- Born: Joseph Salem Lelyveld April 5, 1937 Cincinnati, Ohio, U.S.
- Died: January 5, 2024 (aged 86) New York City, U.S.
- Education: Harvard University (BA, MA) Columbia University (MS)
- Occupations: Journalist, author
- Known for: Executive editor of The New York Times (1994–2001), earning a Pulitzer Prize for Move Your Shadow, controversy over book Great Soul
- Children: 2 daughters

= Joseph Lelyveld =

American journalist (1937–2024)

Joseph Salem Lelyveld (April 5, 1937 – January 5, 2024) was an American journalist. He was executive editor of The New York Times from 1994 to 2001, and interim executive editor in 2003 after the resignation of Howell Raines. He was a Pulitzer Prize–winning journalist and author, and a contributor to the New York Review of Books.

==Early life and education ==
Joseph Salem Lelyveld was born to a Jewish family in Cincinnati on April 5, 1937. His father was Arthur Lelyveld, a Reform Jewish rabbi and political activist. His parents separated and his father traveled much for his advocacy in politics, so Lelyveld was raised by other relatives, primarily in New York City.

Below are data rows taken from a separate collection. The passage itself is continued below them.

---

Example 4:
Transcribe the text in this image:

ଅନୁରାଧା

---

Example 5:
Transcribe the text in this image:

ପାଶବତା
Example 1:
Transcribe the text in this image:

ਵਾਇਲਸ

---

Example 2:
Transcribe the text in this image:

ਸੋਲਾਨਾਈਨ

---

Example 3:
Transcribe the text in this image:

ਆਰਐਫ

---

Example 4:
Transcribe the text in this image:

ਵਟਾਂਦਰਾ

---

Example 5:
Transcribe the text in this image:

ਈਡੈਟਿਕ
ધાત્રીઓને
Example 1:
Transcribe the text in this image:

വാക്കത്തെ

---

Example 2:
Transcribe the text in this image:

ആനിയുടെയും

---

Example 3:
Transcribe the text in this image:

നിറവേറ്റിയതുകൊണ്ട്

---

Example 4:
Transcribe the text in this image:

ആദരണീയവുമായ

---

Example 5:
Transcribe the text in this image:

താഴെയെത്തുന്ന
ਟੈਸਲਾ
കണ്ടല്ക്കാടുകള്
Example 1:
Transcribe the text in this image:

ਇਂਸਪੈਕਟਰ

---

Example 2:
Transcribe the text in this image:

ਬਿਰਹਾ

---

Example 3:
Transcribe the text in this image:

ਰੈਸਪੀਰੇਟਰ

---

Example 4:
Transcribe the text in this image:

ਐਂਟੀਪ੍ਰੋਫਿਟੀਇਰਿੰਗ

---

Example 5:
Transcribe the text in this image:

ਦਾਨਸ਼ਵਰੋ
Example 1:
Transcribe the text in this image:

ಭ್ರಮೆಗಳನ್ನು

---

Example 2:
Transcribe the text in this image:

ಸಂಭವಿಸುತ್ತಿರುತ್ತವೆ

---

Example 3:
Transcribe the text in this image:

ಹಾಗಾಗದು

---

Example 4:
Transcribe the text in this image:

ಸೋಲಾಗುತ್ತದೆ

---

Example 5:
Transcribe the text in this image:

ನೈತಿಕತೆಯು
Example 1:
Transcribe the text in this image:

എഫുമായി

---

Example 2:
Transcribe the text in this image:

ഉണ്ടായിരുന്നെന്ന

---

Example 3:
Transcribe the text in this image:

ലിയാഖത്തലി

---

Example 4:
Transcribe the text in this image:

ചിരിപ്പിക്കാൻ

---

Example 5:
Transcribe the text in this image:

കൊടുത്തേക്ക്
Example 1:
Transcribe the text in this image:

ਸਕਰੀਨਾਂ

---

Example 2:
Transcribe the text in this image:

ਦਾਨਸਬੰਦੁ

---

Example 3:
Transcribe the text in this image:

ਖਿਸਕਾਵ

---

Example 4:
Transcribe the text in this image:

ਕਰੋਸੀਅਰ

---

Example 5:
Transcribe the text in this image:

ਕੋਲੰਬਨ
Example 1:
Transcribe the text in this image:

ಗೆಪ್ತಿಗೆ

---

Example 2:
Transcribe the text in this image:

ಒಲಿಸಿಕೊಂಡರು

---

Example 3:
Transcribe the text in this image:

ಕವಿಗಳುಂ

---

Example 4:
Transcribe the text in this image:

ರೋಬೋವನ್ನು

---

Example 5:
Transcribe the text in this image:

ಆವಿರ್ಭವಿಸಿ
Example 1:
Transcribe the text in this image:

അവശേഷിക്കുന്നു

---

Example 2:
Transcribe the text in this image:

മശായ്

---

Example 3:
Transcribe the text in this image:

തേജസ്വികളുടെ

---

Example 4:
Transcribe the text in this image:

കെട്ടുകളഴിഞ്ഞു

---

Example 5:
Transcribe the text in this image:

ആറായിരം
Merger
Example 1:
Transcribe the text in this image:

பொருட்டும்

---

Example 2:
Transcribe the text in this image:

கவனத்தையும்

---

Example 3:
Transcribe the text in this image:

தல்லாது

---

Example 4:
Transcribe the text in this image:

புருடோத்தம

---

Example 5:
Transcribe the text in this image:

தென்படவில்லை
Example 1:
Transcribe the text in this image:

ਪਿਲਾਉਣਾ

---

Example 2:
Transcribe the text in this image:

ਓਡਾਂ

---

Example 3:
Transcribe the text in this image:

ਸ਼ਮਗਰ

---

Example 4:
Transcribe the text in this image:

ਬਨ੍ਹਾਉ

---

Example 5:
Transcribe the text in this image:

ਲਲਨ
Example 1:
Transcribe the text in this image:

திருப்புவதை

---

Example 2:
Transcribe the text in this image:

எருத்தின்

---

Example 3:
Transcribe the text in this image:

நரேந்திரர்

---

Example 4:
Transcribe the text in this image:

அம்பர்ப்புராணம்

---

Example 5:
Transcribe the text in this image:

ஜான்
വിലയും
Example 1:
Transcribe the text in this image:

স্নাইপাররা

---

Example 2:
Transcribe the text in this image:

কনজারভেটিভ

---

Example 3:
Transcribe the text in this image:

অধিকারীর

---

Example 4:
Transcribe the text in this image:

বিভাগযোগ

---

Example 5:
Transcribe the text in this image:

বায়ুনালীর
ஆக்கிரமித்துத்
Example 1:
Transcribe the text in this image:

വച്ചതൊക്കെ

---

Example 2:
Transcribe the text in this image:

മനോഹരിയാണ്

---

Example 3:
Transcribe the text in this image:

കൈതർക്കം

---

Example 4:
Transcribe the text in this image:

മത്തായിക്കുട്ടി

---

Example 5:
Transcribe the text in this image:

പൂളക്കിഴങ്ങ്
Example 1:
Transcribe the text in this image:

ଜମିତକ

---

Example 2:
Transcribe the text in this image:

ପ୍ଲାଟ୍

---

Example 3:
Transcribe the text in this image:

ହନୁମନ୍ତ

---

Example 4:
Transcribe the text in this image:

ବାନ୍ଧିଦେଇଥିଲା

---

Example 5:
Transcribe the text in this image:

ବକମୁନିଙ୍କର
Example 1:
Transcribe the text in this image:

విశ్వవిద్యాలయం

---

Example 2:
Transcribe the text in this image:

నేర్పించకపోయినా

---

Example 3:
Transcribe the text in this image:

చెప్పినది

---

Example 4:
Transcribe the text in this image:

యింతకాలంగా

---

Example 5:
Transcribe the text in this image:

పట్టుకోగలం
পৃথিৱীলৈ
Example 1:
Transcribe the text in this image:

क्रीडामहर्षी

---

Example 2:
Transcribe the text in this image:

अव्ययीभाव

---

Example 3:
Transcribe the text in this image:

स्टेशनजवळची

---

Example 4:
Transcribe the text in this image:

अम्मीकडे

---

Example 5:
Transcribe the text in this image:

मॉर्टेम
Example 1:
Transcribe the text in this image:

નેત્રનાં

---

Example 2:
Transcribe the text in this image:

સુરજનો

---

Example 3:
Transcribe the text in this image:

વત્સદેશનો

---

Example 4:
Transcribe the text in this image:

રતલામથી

He earned a BA degree in English and an MA in American history from Harvard University in 1958 and 1959. He also received his MS degree from Columbia University in 1960.

==Career==
===The New York Times===
In all, Lelyveld worked at The New York Times for nearly 40 years, beginning in 1962. At the Times, he went from copy editor to foreign correspondent within three years. He was also a foreign editor of The New York Times, and its managing editor.

===Authorship===
Among Lelyveld's books is Move Your Shadow: South Africa, Black and White, based on his reporting from Johannesburg, South Africa, in the 1960s and 1980s. He received the Pulitzer Prize for General Nonfiction in 1986 for Move Your Shadow.

Lelyveld's book Great Soul: Mahatma Gandhi and His Struggle with India (2011) was banned in the Indian state of Gujarat from publication for allegedly insinuating that the subject, Mahatma Gandhi, was in a homosexual or homophilic relationship. This ban received a unanimous vote in favor of the state of Gujarat in April 2011 by Gujarat's state assembly.

Lelyveld criticized the ban and rejected the allegations that his work claimed Gandhi to be homosexual or homophilic. He said:

The book does not say that Gandhi was bisexual or homosexual. It says that he was celibate and deeply attached to Kallenbach. This is not news.

==Personal life==
Lelyveld was married to Carolyn Fox from 1959 until her death in 2004, and had two daughters. One of his daughters, Nita Lelyveld, became city editor of the Portland Press Herald in 2021.

Lelyveld was a first cousin of film critic Jonathan Rosenbaum; their mothers were sisters.

Lelyveld died from complications of Parkinson's disease at his home in Manhattan, on January 5, 2024, at the age of 86.

==Works==
- "House of Bondage: A South African Black Man Exposes in His Own Pictures and Words the Bitter Life of His Homeland Today" (the foreword to a book by Ernest Cole). New York: Random House, 1967. LCCN 67-21147.
- Move Your Shadow: South Africa, Black and White New York: Crown Publishing Group, 1985. ISBN 978-0812912371.
- Omaha Blues: A Memory Loop. New York: Farrar, Straus and Giroux, 2005. ISBN 978-0374225902.
- Great Soul: Mahatma Gandhi and His Struggle with India Alfred A. Knopf, 2011. ISBN 978-0-307-26958-4.
- His Final Battle: The Last Months of Franklin Roosevelt Alfred A. Knopf, 2016. ISBN 978-0385350792.